From e86b1a9b0f1d2fc150edde18ea6f748b9423df3c Mon Sep 17 00:00:00 2001
From: Frantisek Sumsal <frantisek@sumsal.cz>
Date: Tue, 5 Mar 2024 12:41:30 +0100
Subject: [PATCH 4/4] mkosi: make shellcheck happy

---
 mkosi.images/base/mkosi.build.chroot | 2 +-
 1 file changed, 1 insertion(+), 1 deletion(-)

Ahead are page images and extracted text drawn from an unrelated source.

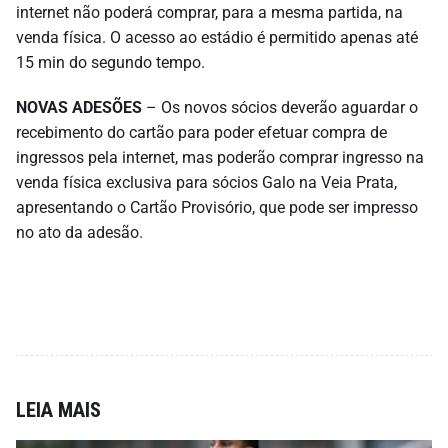
internet não poderá comprar, para a mesma partida, na
venda física. O acesso ao estádio é permitido apenas até
15 min do segundo tempo.
NOVAS ADESÕES
– Os novos sócios deverão aguardar o
recebimento do cartão para poder efetuar compra de
ingressos pela internet, mas poderão comprar ingresso na
venda física exclusiva para sócios Galo na Veia Prata,
apresentando o Cartão Provisório, que pode ser impresso
no ato da adesão.
LEIA MAIS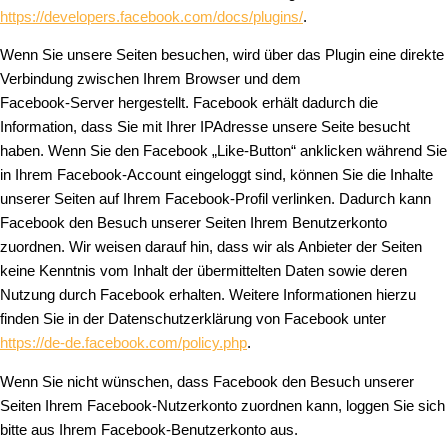
https://developers.facebook.com/docs/plugins/
.
Wenn Sie unsere Seiten besuchen, wird über das Plugin eine direkte
Verbindung zwischen Ihrem Browser und dem
Facebook-Server hergestellt. Facebook erhält dadurch die
Information, dass Sie mit Ihrer IPAdresse unsere Seite besucht
haben. Wenn Sie den Facebook „Like-Button“ anklicken während Sie
in Ihrem Facebook-Account eingeloggt sind, können Sie die Inhalte
unserer Seiten auf Ihrem Facebook-Profil verlinken. Dadurch kann
Facebook den Besuch unserer Seiten Ihrem Benutzerkonto
zuordnen. Wir weisen darauf hin, dass wir als Anbieter der Seiten
keine Kenntnis vom Inhalt der übermittelten Daten sowie deren
Nutzung durch Facebook erhalten. Weitere Informationen hierzu
finden Sie in der Datenschutzerklärung von Facebook unter
https://de-de.facebook.com/policy.php
.
Wenn Sie nicht wünschen, dass Facebook den Besuch unserer
Seiten Ihrem Facebook-Nutzerkonto zuordnen kann, loggen Sie sich
bitte aus Ihrem Facebook-Benutzerkonto aus.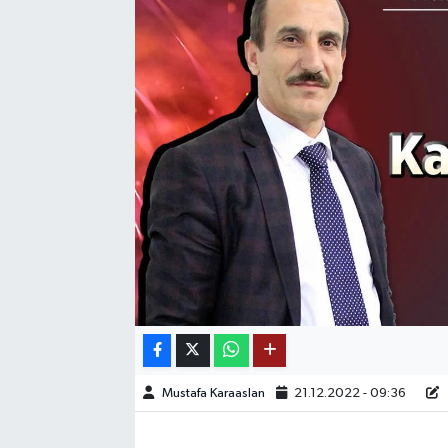
SAĞLIK
EĞİTİM
BÖLGE
KEŞFET
POPÜLER
DÜNYA
TREND
MEDYA
Mustafa Karaaslan
21.12.2022 - 09:36
OTOMOTİV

diff --git a/mkosi.images/base/mkosi.build.chroot b/mkosi.images/base/mkosi.build.chroot
index 24362970ae..b59f339b11 100755
--- a/mkosi.images/base/mkosi.build.chroot
+++ b/mkosi.images/base/mkosi.build.chroot
@@ -8,7 +8,7 @@ set -e
 # We don't want to install our build of systemd in the base image, but use it as an extra tree for the
 # initrd and system images, so override DESTDIR to store it in the output directory so we can reference it as
 # an extra tree in the initrd and system image builds.
-DESTDIR="$OUTPUTDIR/systemd"
+export DESTDIR="$OUTPUTDIR/systemd"
 
 # If mkosi.builddir/ exists mkosi will set $BUILDDIR to it, let's then use it
 # as out-of-tree build dir. Otherwise, let's make up our own builddir.